New international mandates from U.S. tax-exempt investors declined for the third consecutive year in 2002, but two money managers entered the top 10 list of managers winning new mandates, according to a report from InterSec Research Corp., Stamford, Conn.
In total, some $27 billion in new mandates were awarded last year, less than half of what was handed out in 2001. The report blamed part of the decline on institutional investors undertaking asset-liability studies, which slowed the process of replacing managers.
Lisa Jones, head of the institutional division at MFS, said executives attempted to "make the case for international investing" through road shows in four cities last year, meeting with consultants and potential clients. She said the firm's core strategy has a bit of a growth bias; it is benchmarked to the Morgan Stanley Capital International Europe Australasia Far East index.
"We had our best new business year in 2002," said Michelle Seitz, head of the investment management group at William Blair. Three of the new international mandates Blair won: $300 million from the $12.9 billion Illinois Municipal Retirement Fund, Oak Brook; $50 million from the City of San Jose (Calif.) Retirement Fund; and $37 million from the Detroit Medical Center.
The $38 billion Pennsylvania Public School Employees' Retirement System, Harrisburg, gave out four international mandates, worth a total of about $3 billion, in 2002. All four managers were reportedly among the top 10 firms in InterSec's survey: The Boston Co.
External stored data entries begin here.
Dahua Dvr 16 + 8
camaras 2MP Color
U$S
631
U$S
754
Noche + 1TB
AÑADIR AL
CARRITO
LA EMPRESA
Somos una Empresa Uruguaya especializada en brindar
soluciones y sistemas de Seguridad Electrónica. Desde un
Asset Management LLC, Boston; Mercator Asset Management LP, Fort Lauderdale, Fla.; Bank of Ireland Asset Management (U.S.) Ltd., Greenwich, Conn.; and Baillie Gifford Overseas Ltd., Edinburgh.
Richard Qiu, research analyst at InterSec, would not name the other firms in the top 10.
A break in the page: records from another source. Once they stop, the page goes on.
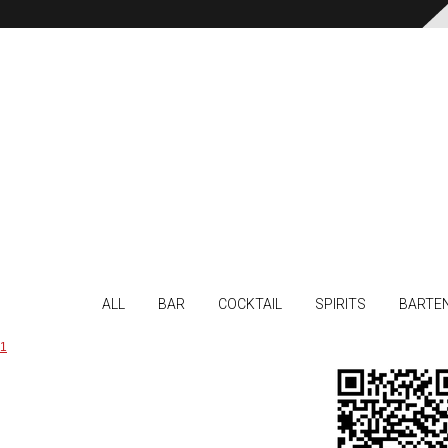
ALL
BAR
COCKTAIL
SPIRITS
BARTE
1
The InterSec survey only measures the number of new mandates awarded. It does not count mandates that money management firms lost.
The survey also reported that total U.S. tax-exempt international assets fell to $629 billion at the end of 2002, down almost 11%, or $76 billion, from the previous year.
Global equity falls off
InterSec's report attributed most of the drop to the decline in global equity markets. At year-end 2002, international investment accounted for 11.9% of U.S. pension assets, rising slightly from 11.8% of pension assets in 2001, according to the report.
The report also predicted that total international assets will surpass $1 trillion by 2007, representing 12.7% of total U.S. pension assets.
According to the report, there was a net withdrawal - of $7 billion - from international investments by U.S. pension funds, the first net withdrawal since InterSec started collecting data in 1992.
There were 299 new international mandates awarded in 2002, down from 345 in 2001. About $25 billion of the $27 billion in new mandates was for active international equity.
Among international equity managers, value managers attracted larger inflows, - more than $6 billion - because of their superior recent performance. But the report noted: "There was still a good mix of growth, value and core managers."